Litoral norte terá novos 'atalhos' para Tamoios

Estado conclui estudos ambientais para construção dos Contornos Norte e Sul, vias que ligarão São Sebastião e Caraguatatuba à rodovia SP-099

BRUNO RIBEIRO, O Estado de S.Paulo

05 de janeiro de 2012 | 03h04

O governo do Estado terminou os estudos ambientais para a construção dos Contornos Norte e Sul da ligação entre São Sebastião e Caraguatatuba com a Rodovia dos Tamoios, a SP-099, no litoral norte. Mas o traçado final das ligações, que tentará eliminar os gargalos no trânsito das duas cidades, ainda será definido.

A controvérsia a respeito das duas ligações é quanto às rotas que os caminhões que vão acessar o Porto de São Sebastião vão utilizar. Ativistas das cidades do litoral temem que as obras de duplicação da rodovia tragam mais congestionamento para os dois municípios. A ideia das obras é eliminar os gargalos, criando rotas de acesso à Tamoios que passem entre as cidades e a serra, como uma espécie de "rodoanel" por trás das duas cidades.

Estudos de impactos ambientais ainda vão passar por audiências públicas e análise da Secretaria de Estado do Meio Ambiente antes de serem aprovados. Só depois é que o traçado final será definido (no Contorno Sul, por exemplo, há seis rotas possíveis, todas elas distantes cerca de um quilômetro da costa).

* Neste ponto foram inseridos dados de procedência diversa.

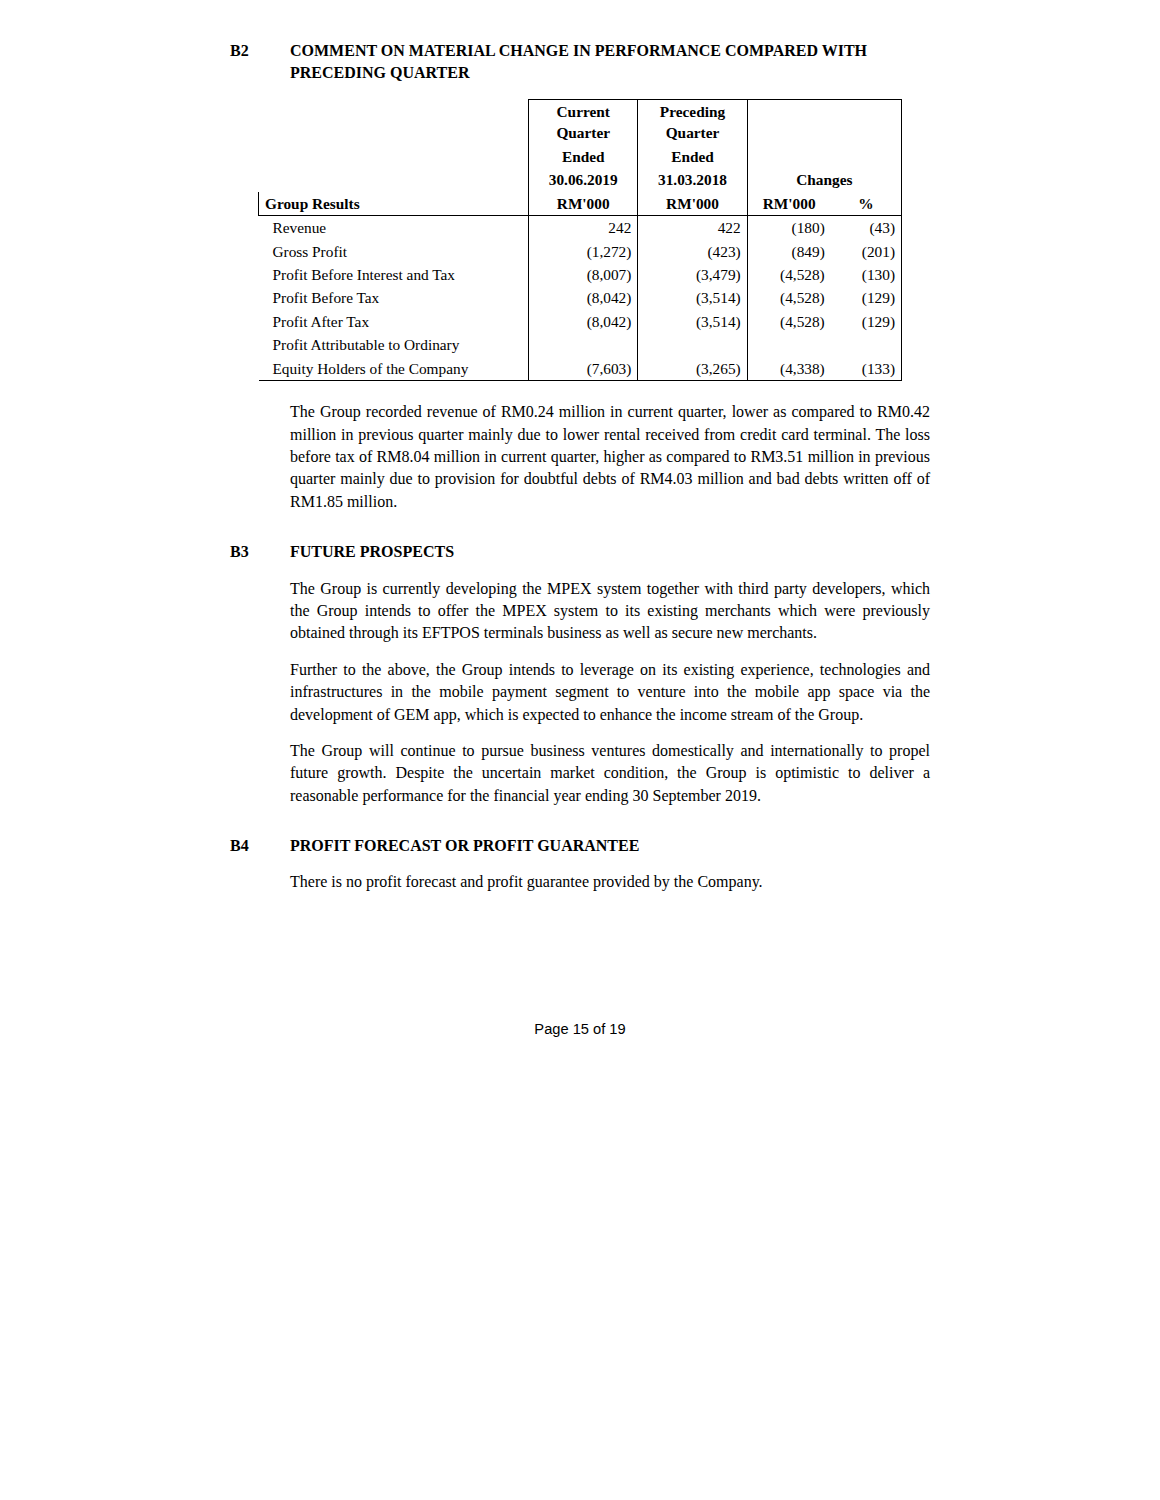B2
COMMENT ON MATERIAL CHANGE IN PERFORMANCE COMPARED WITH PRECEDING QUARTER
| | Current Quarter | Preceding Quarter | | |
| | Ended | Ended | | |
| | 30.06.2019 | 31.03.2018 | Changes |
| Group Results | RM'000 | RM'000 | RM'000 | % |
| Revenue | 242 | 422 | (180) | (43) |
| Gross Profit | (1,272) | (423) | (849) | (201) |
| Profit Before Interest and Tax | (8,007) | (3,479) | (4,528) | (130) |
| Profit Before Tax | (8,042) | (3,514) | (4,528) | (129) |
| Profit After Tax | (8,042) | (3,514) | (4,528) | (129) |
| Profit Attributable to Ordinary | | | | |
| Equity Holders of the Company | (7,603) | (3,265) | (4,338) | (133) |
The Group recorded revenue of RM0.24 million in current quarter, lower as compared to RM0.42 million in previous quarter mainly due to lower rental received from credit card terminal. The loss before tax of RM8.04 million in current quarter, higher as compared to RM3.51 million in previous quarter mainly due to provision for doubtful debts of RM4.03 million and bad debts written off of RM1.85 million.
B3
FUTURE PROSPECTS
The Group is currently developing the MPEX system together with third party developers, which the Group intends to offer the MPEX system to its existing merchants which were previously obtained through its EFTPOS terminals business as well as secure new merchants.
Further to the above, the Group intends to leverage on its existing experience, technologies and infrastructures in the mobile payment segment to venture into the mobile app space via the development of GEM app, which is expected to enhance the income stream of the Group.
The Group will continue to pursue business ventures domestically and internationally to propel future growth. Despite the uncertain market condition, the Group is optimistic to deliver a reasonable performance for the financial year ending 30 September 2019.
B4
PROFIT FORECAST OR PROFIT GUARANTEE
There is no profit forecast and profit guarantee provided by the Company.
Page 15 of 19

O estudo prevê, por exemplo, mudança no regime dos rios da região - a impermeabilização do solo afeta a velocidade com que a água é encaminhada aos rios e a capacidade de absorção dos lençóis freáticos. Mas ainda serão definidas medidas para atenuar esses impactos.

A duplicação do trecho de planalto deve começar nos próximos 90 dias. A estatal Desenvolvimento Rodoviário S/A (Dersa) e o Departamento de Estradas de Rodagem (DER) estão analisando os envelopes das empresas interessadas em tocar a obra. Já os dois contornos ainda não têm data para sair do papel. Essas obras devem começar paralelamente a outra construção - a duplicação do trecho de serra -, que provavelmente será feita por Parceria Público-Privada (PPP), segundo a Dersa.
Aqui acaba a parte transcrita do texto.